大伙你一言,我一语的跟上:“对啊,你要相信我们啊。”
“我保证会站在你们后面,你们通过了,我再走。”
“嗯,我附议。”
“你看格斗大哥们全愿意为你们保驾护航啊,我们治愈社会时刻盯着帮你们加护盾呢。而且你们就算不相信我们,好歹得相信吕组长和漩光殿下吧?”
张欣星才没心思搭理格斗丑陋肌肉男的保证,更没闲情回应治愈社小姑娘们。
嫌弃之色一闪而过,装出仓惶,脱口否认:“钱宣传委员您误会啦,我怎么敢对吕组长和漩光殿下产生质疑呢?欣星当然100的信任您们啊,我只是想帮劳苦的兄弟姐妹们争取点好福利而已。”
艾拉翻个白眼,受不了茶里茶气的说话方式。张欣星根本不是她们学习小组的人,还口口声声一副自家人受委屈的语气。
好恶心啊!
几个法社木系考生也有点烦她的做派,但同样想等等吕安如的态度,毕竟双向付出的感情才更值得啊。
吕安如懒得多听利用人心的狡诈之话,直接问:“请说吧,要什么福利?”
请字摆出,纵使吕安如态度冷淡,也让人挑不出理。
“现在吕组长和漩光殿下在同个队伍里,我承认是强强联合。但万一我们这些无反击之力的小菜鸡被送出考场了,不巧组长也被送出去,那样好可怜哦。吕组长队伍位置有限,我建议您组一队,漩光殿下组一队。”
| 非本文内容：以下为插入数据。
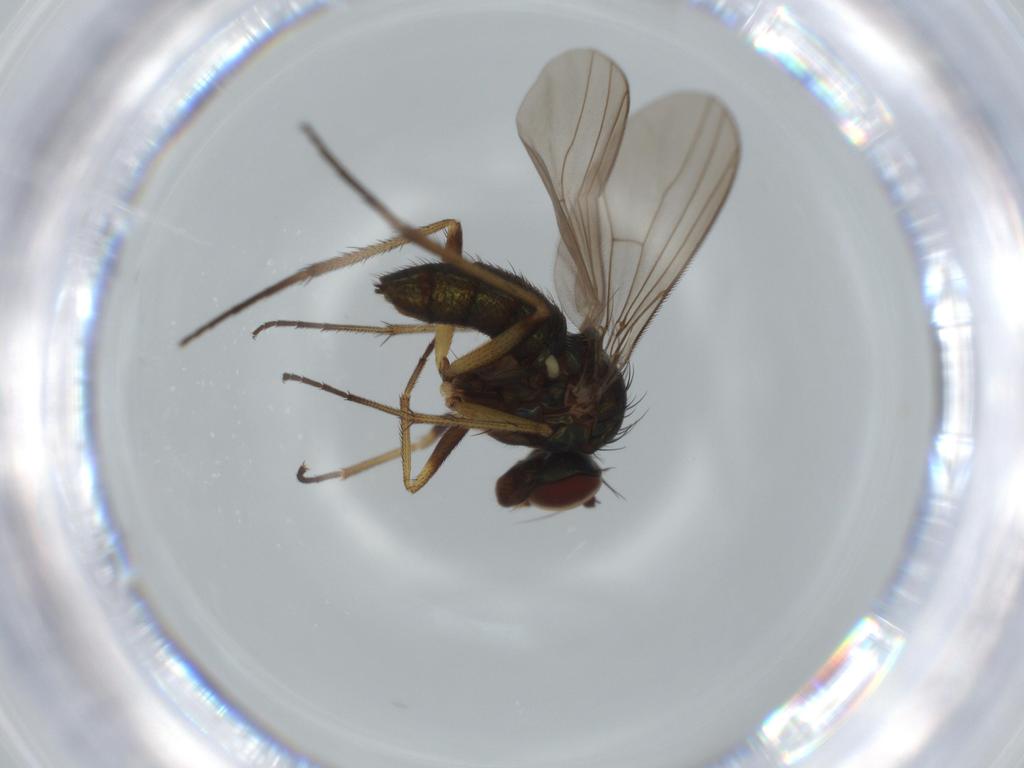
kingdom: Animalia
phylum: Arthropoda
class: Insecta
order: Diptera
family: Dolichopodidae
说着用泪光盈盈的眸子扫过当事两人,可怜之色如同饱受风霜的花朵般凄凉,声若游丝的又说:“分别把我们八人加进组里,这样我们就能安心为所有考生奉献了。只要大家考试能稳定通过,若我们实在拖累大伙,我们愿意舍身取义的被怪物打死,绝对毫无怨言。”
膈应的哀婉诉说结束,收获死一般的寂静。
连直男格斗壮汉们都听出意味不对,不再多搭腔,好庆幸社里三名姑娘没这么心机。
吕安如双手鼓出脆亮的掌声,贴心问道:“是不是最好你去漩光殿下队伍啊?”
千载难逢的机会来了,张欣星从小便懂何时该退、何时该奋力抓把。给发红脸颊垂低,宛若羞到说不出一句完整之话。
“如果,如果,如果漩光殿下方便的话,我愿意随殿下在前冲杀。”
女人们忍无可忍,送上此起彼伏的呕吐yue声。
张欣星同学如同听到赞美一般,不耻反荣地替自己做出解释:“我辅修光法,在黑夜中照出类似月光的引路灯。”
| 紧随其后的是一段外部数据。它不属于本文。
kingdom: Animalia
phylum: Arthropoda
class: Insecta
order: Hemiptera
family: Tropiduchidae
吕安如冲法社光系考生们摇摇头,压住他们要痛骂外行抢活人的怒火,下秒爽快答应:“好啊,你来负责填补搭桥空缺位置吧。”
吕安如痛快人心的决定掀起人们大声欢呼,张欣星脸不是脸,鼻子不是鼻子的应出两字:“好吧。”
她若当众拒绝,之前白铺垫仗义人设了。
宁光的处境和张欣星差不多,皇族在接受人们拥戴和尊重之时,同样要承受皇冠的重量和责任。